I have to say frankly that our experience of Republicanism does not reflect that ideal. Both historically and in the recent past the Protestant community have been on the receiving end of a sectarian campaign carried out in the name of Irish Republicanism.
But circumstances are always changing and three things in particular on this side of the border have, I believe, created a very positive climate which set a good foundation for working towards that normalisation of relationships, namely:
1. The development of the visitors centre at the Boyne Battlefield site.

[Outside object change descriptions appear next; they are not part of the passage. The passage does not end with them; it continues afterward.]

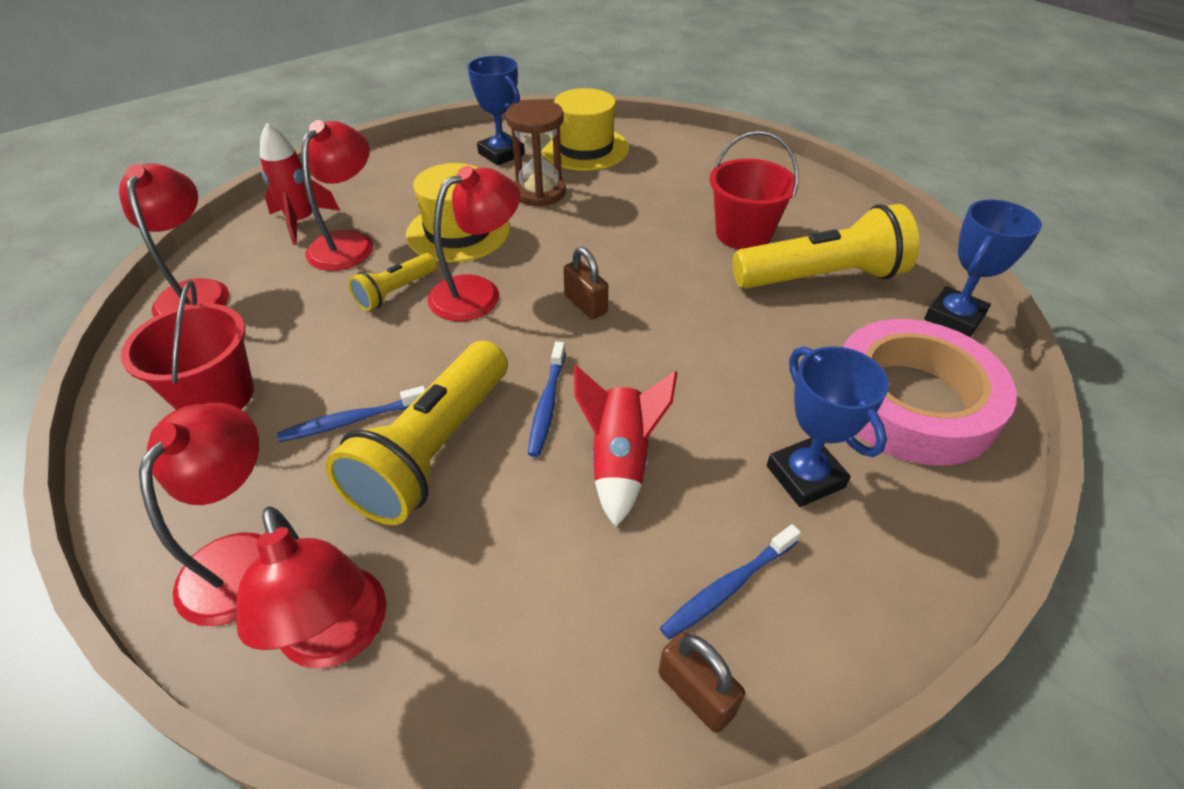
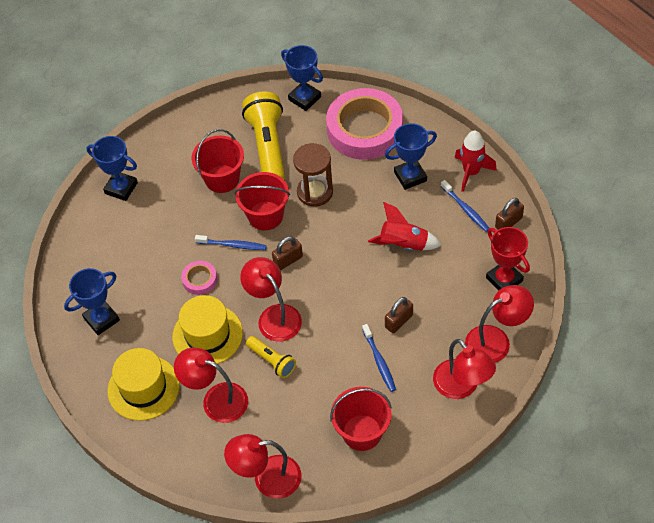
camera: 85 degrees left, 10 degrees up
red lamp [139,403,261,626] -> red lamp turned 135 degrees counterclockwise [433,339,496,399]
red rocket [260,123,340,245] -> red rocket moved to [455,130,497,192]
yellow flashlight [325,341,508,525] -> brown padlock [385,297,413,333]
brown hourglass [506,100,566,207] -> brown hourglass moved to [293,143,333,207]
blue toothbrush [528,342,566,457] -> blue toothbrush moved to [195,235,267,250]
yellow hat [542,88,629,171] -> yellow hat moved to [107,348,180,421]
none -> blue trophy [86,136,138,201]
none -> pink tape [181,261,217,295]
none -> red bucket [235,172,290,231]
none -> red trophy [486,227,530,291]

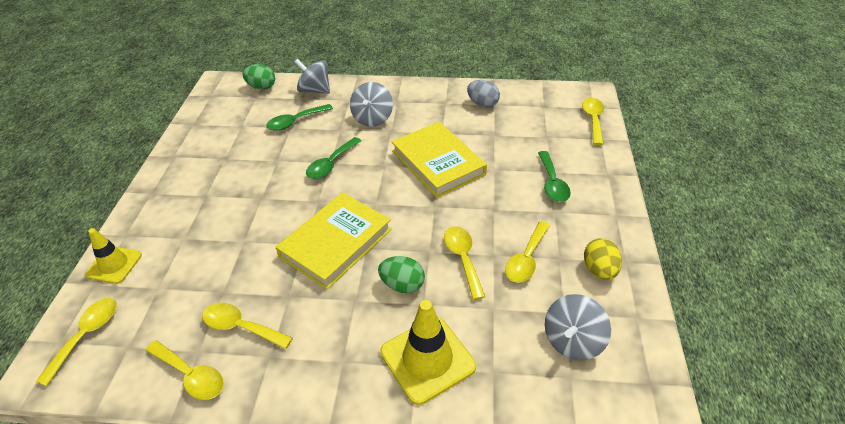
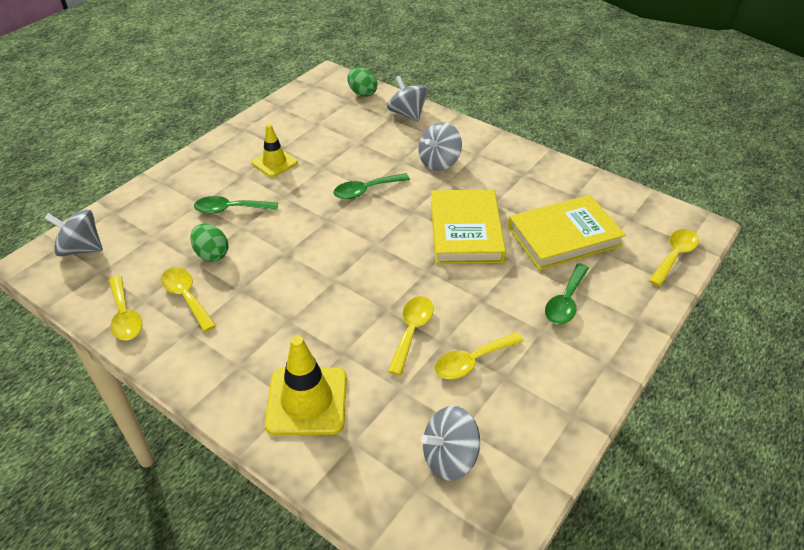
camera: 30 degrees right, 0 degrees up
yellow spoon [36,298,117,386] -> grey spinning top [45,209,103,257]
yellow traffic cone [85,228,142,284] -> yellow traffic cone moved to [251,124,298,177]
green spoon [266,104,333,131] -> green spoon moved to [194,196,278,214]
yellow book [276,192,392,289] -> yellow book moved to [508,195,626,270]
green egg [378,256,425,293] -> green egg moved to [190,224,228,262]
grey egg [467,80,500,108] -> none
yellow egg [584,238,622,280] -> none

2. The funding of CADOLEMO, our community development and capacity building organisation in the Republic, by the Irish Government.
3. The Queen’s visit.
I believe that these three things were all done in the spirit of cherishing “all of the children of the nation equally”
We are all challenged to step out of our comfort zones. Unionism present at the GPO will force nationalism and republicanism in a very visible way to recognise the orange strand in the flag they cherish. In bowing in 2016 to noble ideals in the 1916 Proclamation, unionism can turn around and challenge nationalism to live up to its own deepest ideals. In a mode of respect, more likely to be heard.